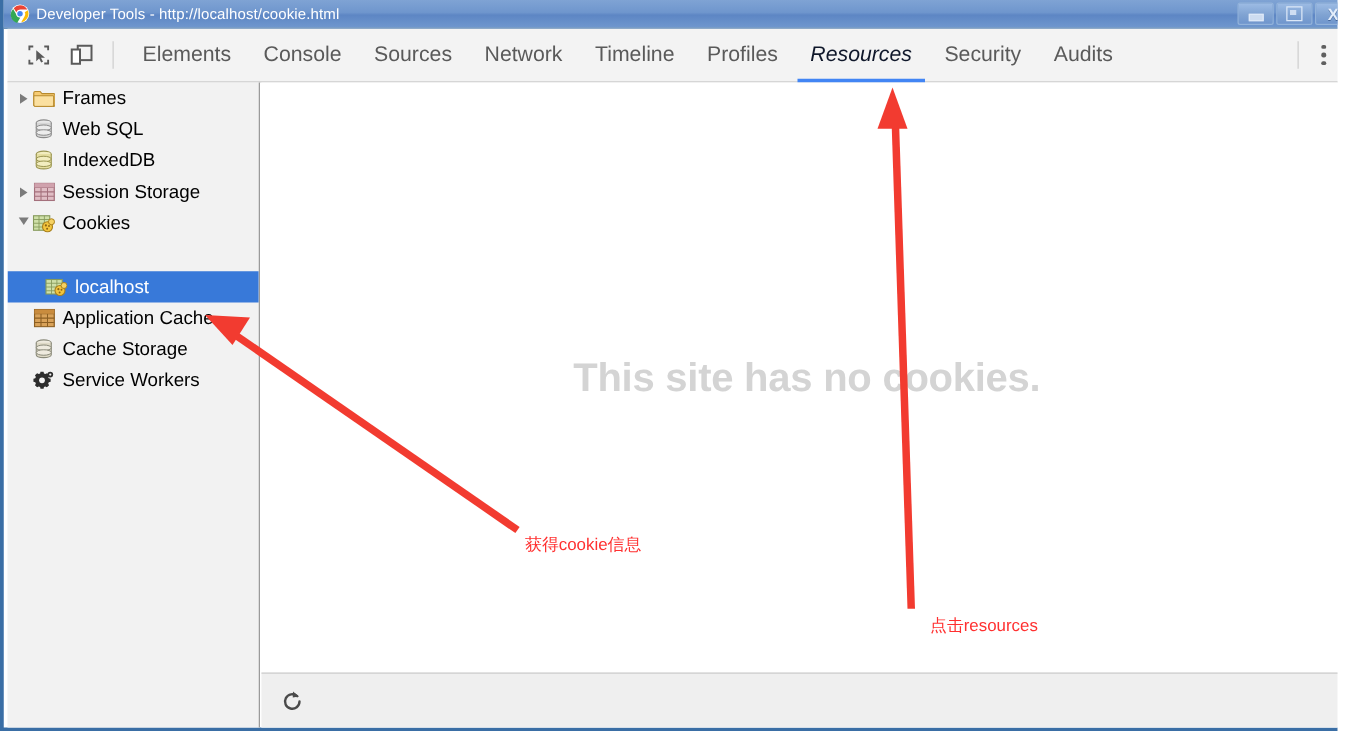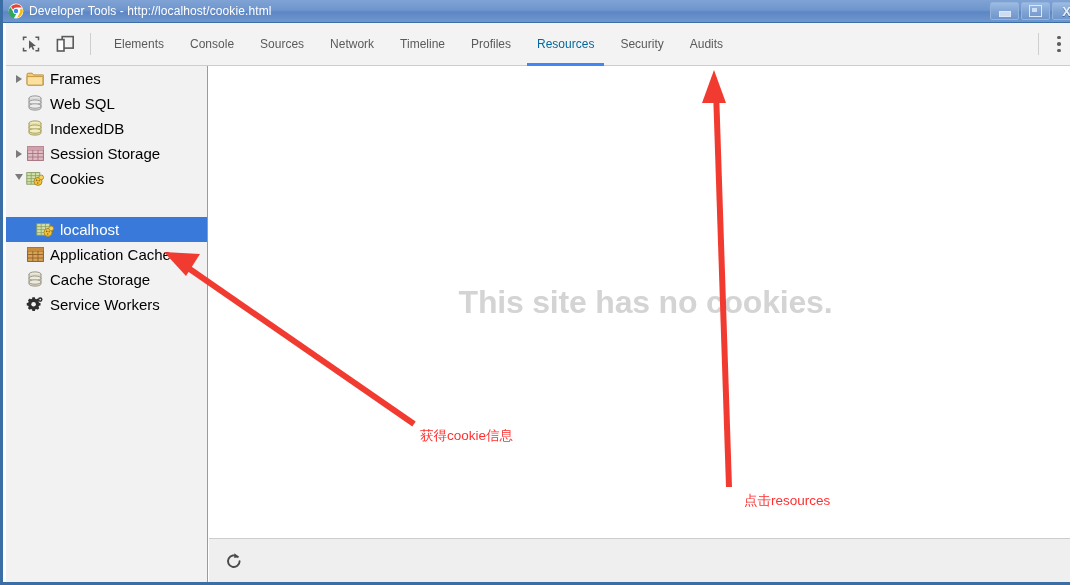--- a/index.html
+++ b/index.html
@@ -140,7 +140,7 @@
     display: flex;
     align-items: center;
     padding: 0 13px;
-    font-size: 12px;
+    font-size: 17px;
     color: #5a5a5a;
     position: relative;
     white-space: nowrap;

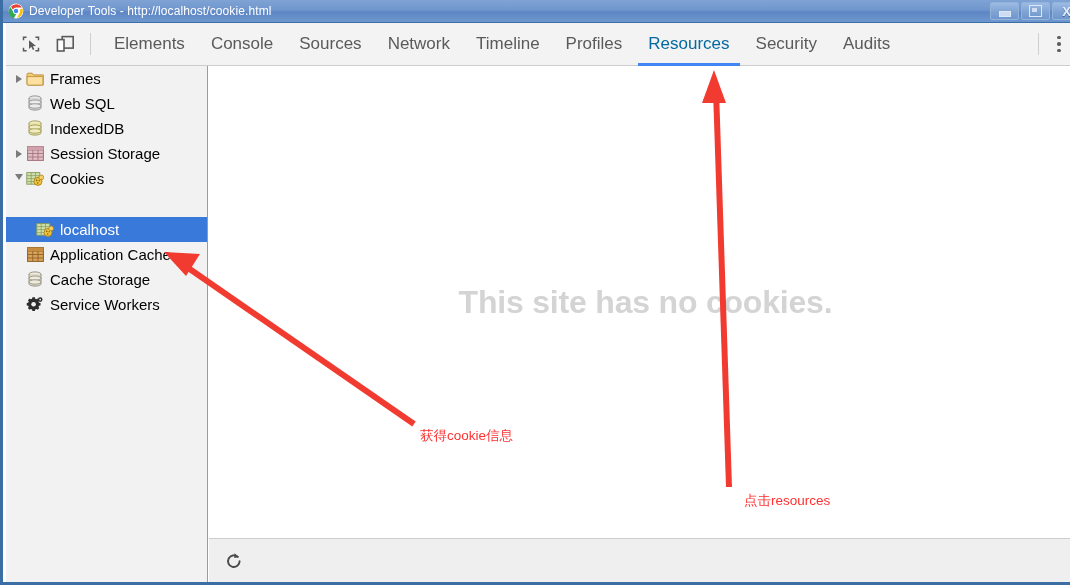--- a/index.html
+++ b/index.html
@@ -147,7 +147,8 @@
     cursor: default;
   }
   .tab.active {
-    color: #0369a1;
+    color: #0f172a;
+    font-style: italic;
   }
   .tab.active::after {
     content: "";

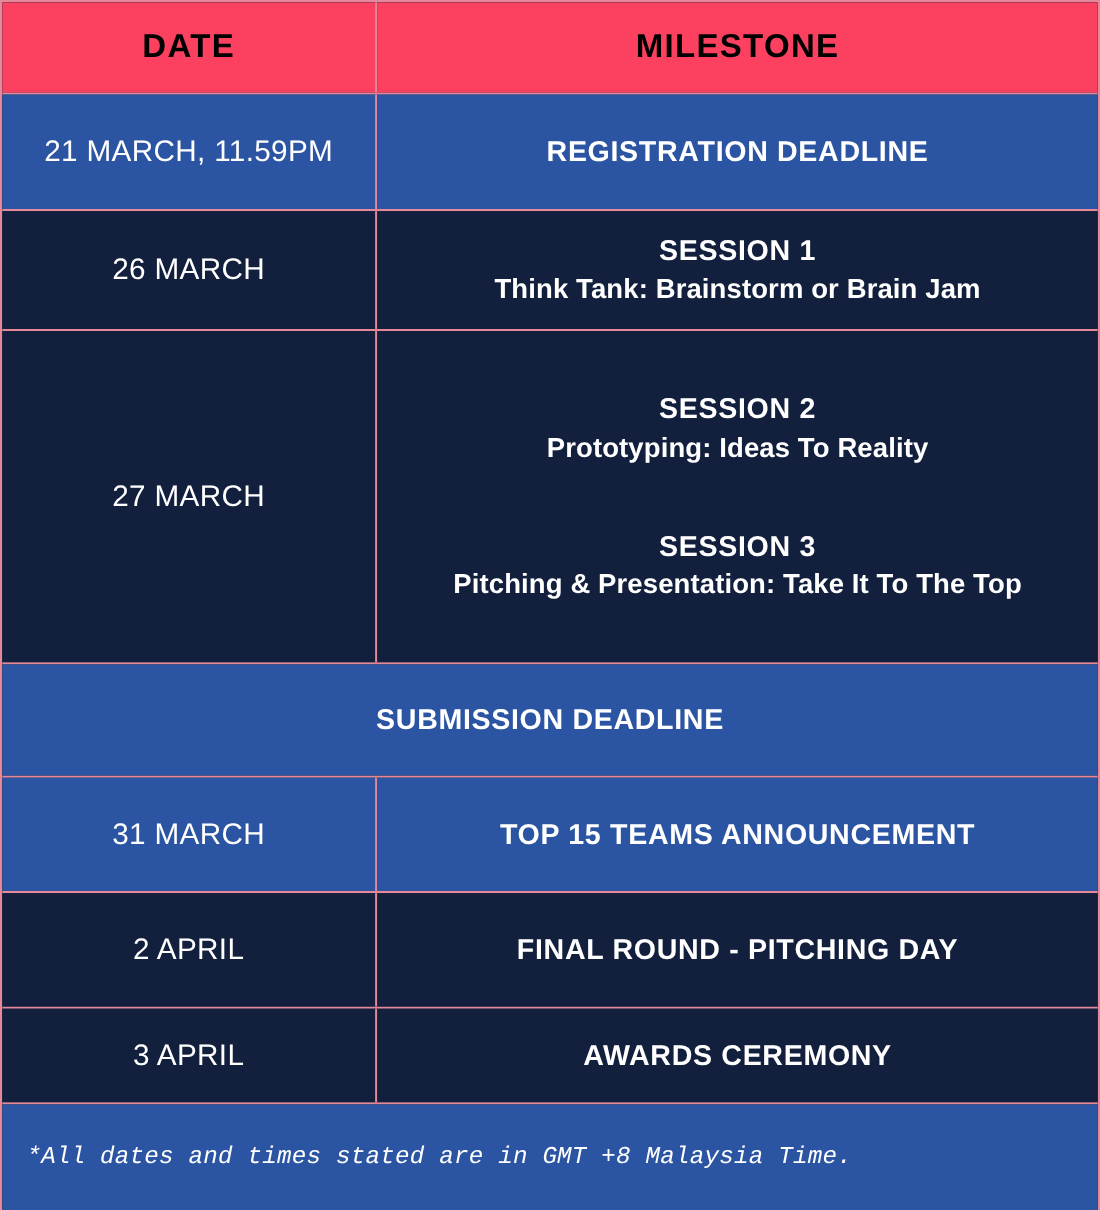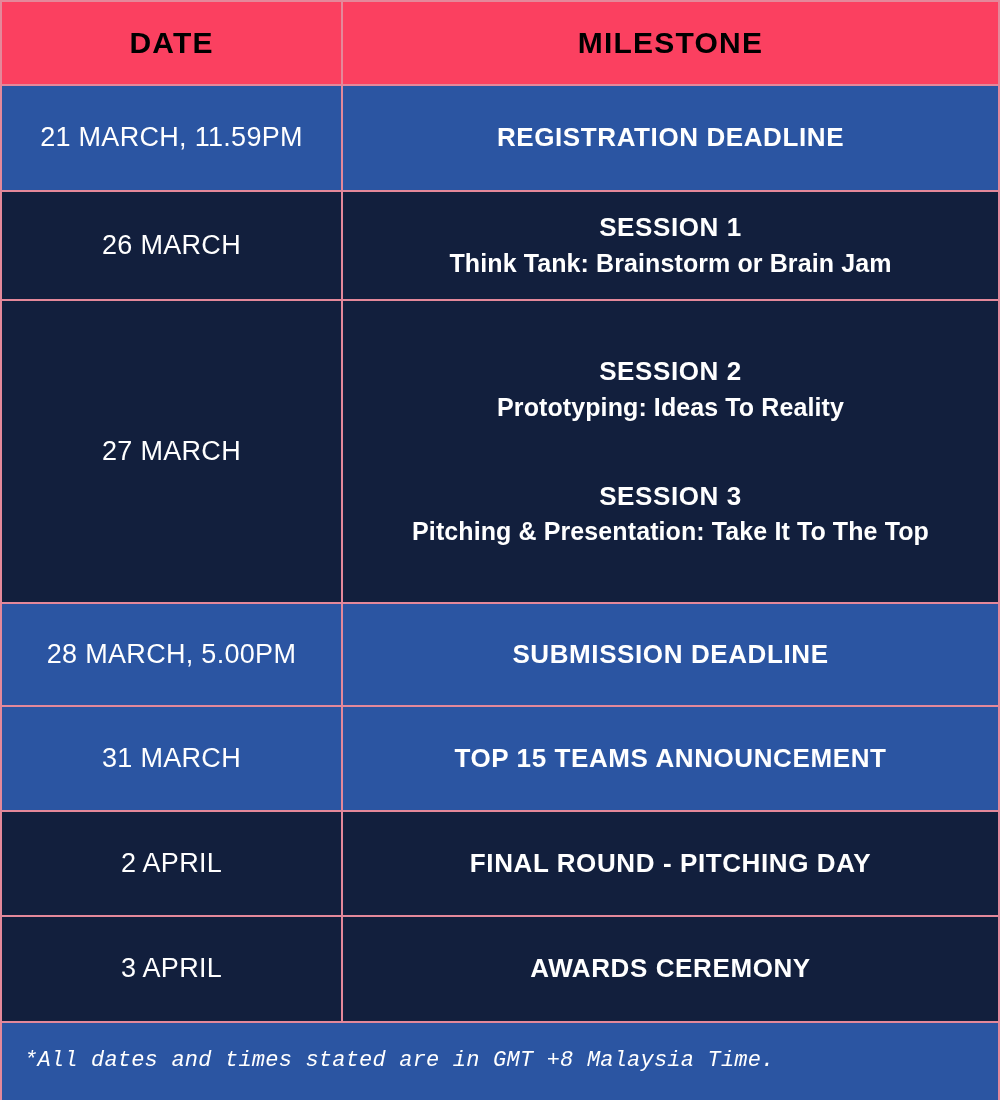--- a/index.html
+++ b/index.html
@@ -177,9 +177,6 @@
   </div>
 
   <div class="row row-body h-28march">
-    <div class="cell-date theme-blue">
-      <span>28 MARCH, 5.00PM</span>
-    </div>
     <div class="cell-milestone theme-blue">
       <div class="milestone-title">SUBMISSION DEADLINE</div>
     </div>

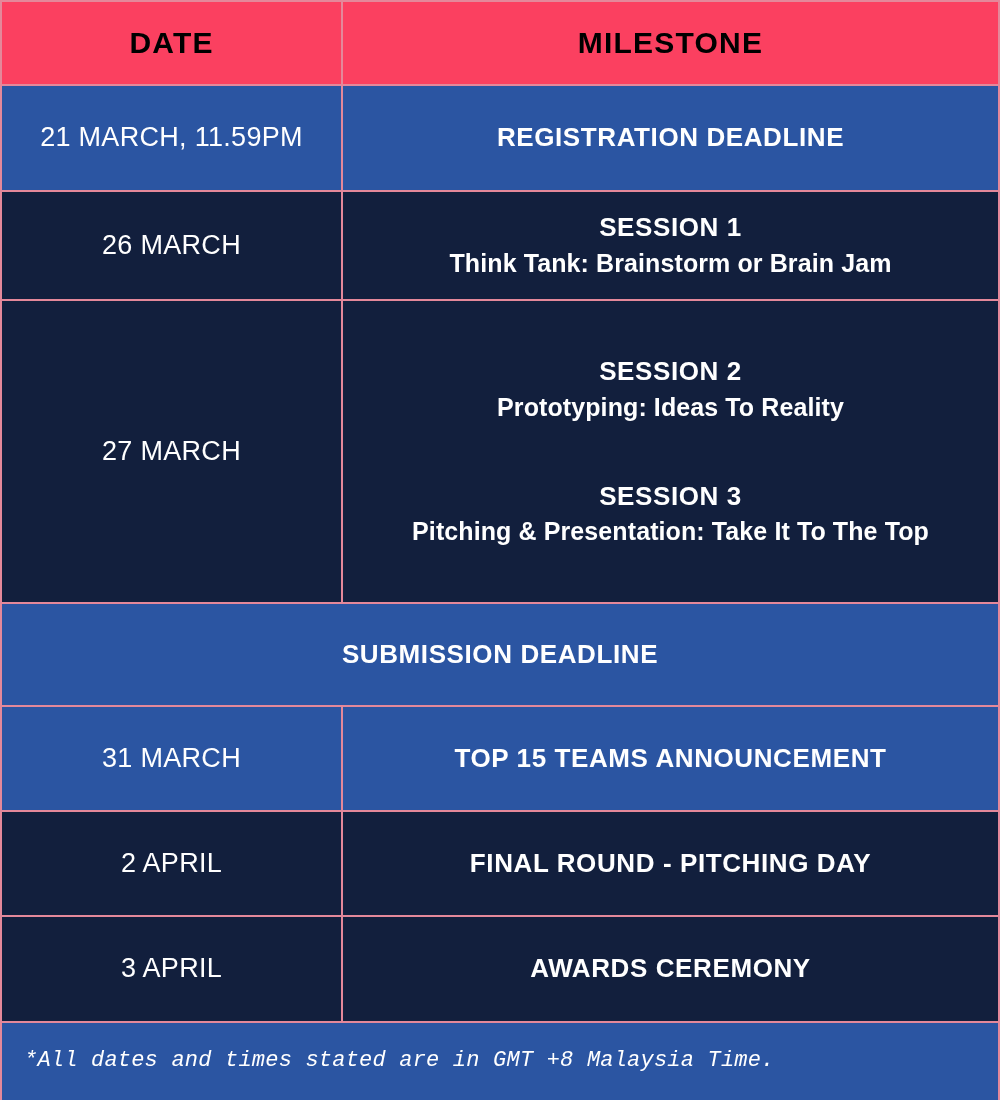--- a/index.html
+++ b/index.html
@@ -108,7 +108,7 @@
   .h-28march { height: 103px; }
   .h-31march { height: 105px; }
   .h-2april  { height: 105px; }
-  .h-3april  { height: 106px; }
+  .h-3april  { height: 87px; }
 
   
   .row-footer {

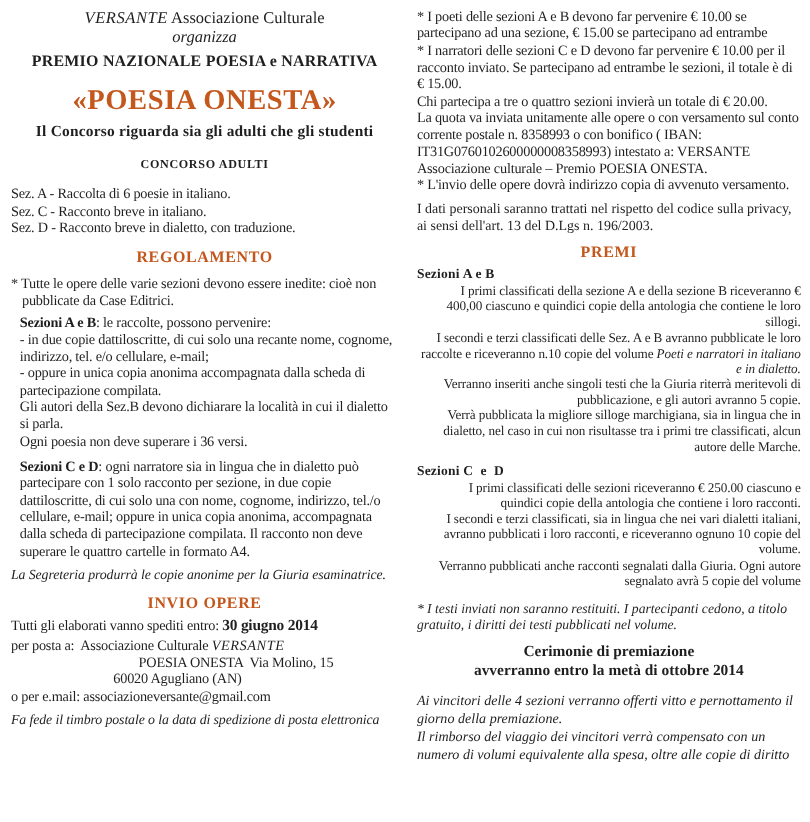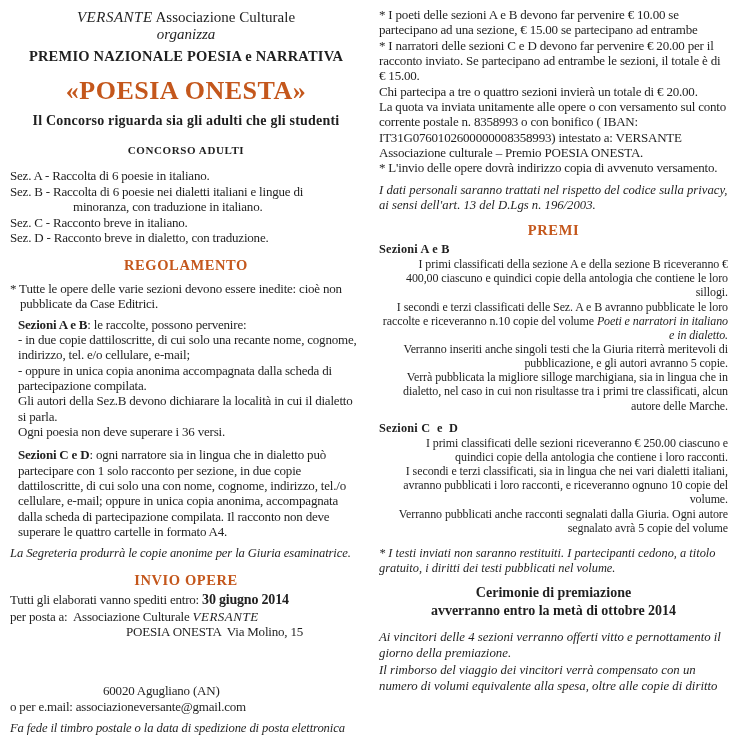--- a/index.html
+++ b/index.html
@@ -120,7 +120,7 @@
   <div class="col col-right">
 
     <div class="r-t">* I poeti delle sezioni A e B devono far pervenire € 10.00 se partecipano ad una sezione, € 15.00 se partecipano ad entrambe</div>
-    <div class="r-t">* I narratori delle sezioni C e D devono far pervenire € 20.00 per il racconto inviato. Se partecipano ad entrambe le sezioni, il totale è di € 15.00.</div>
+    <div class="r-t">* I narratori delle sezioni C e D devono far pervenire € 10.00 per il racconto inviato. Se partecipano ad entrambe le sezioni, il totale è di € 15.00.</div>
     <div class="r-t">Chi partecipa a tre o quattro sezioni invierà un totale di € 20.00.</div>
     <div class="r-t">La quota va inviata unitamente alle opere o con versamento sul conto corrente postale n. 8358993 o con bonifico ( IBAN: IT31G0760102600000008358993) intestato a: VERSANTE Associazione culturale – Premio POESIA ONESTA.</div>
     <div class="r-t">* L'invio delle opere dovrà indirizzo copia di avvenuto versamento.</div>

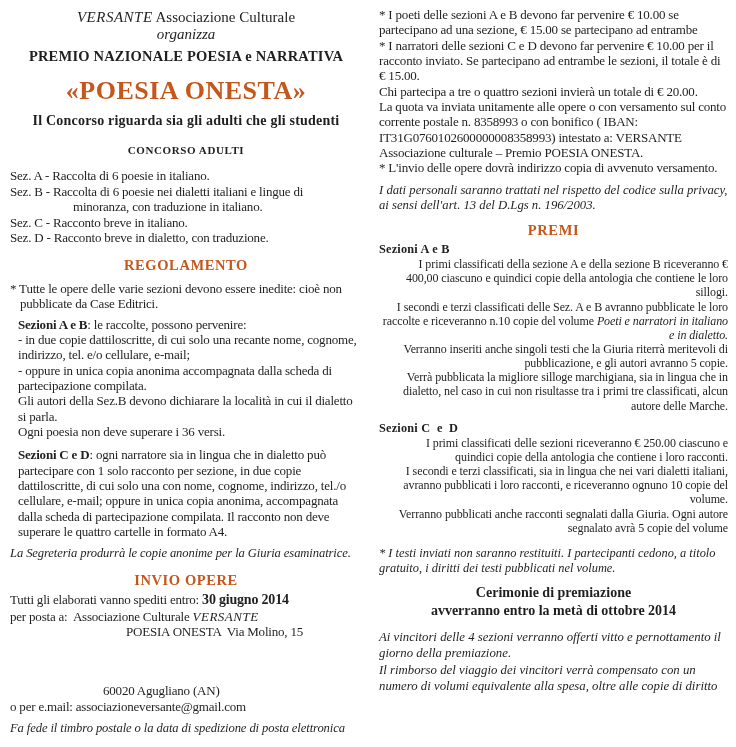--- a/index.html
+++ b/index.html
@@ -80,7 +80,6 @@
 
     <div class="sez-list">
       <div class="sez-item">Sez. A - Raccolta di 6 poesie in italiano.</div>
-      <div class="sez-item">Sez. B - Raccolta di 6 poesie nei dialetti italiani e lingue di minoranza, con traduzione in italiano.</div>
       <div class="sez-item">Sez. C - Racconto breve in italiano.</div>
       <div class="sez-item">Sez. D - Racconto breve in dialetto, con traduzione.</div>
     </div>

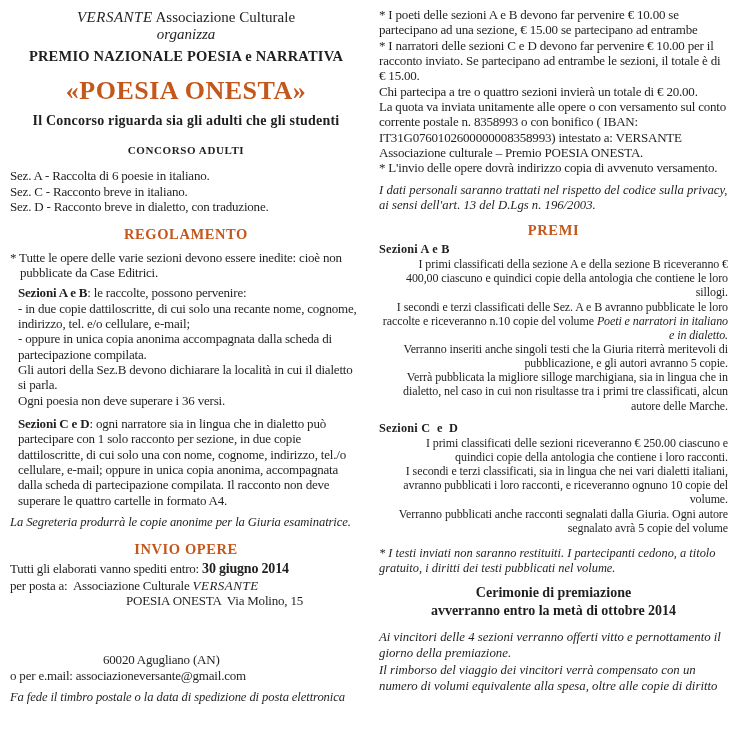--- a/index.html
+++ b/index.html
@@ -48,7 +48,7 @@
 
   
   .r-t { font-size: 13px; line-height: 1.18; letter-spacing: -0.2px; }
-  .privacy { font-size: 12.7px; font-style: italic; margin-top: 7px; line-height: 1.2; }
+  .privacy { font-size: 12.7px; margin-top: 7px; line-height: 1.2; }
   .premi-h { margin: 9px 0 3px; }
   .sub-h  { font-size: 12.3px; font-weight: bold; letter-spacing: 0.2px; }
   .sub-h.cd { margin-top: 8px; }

※ ※ ※

▶ Your objective
Return all lines of the data in which the string "milestone" appears.

▶ Written response
     <div class="cell-milestone theme-blue">
       <div class="milestone-title">SUBMISSION DEADLINE</div>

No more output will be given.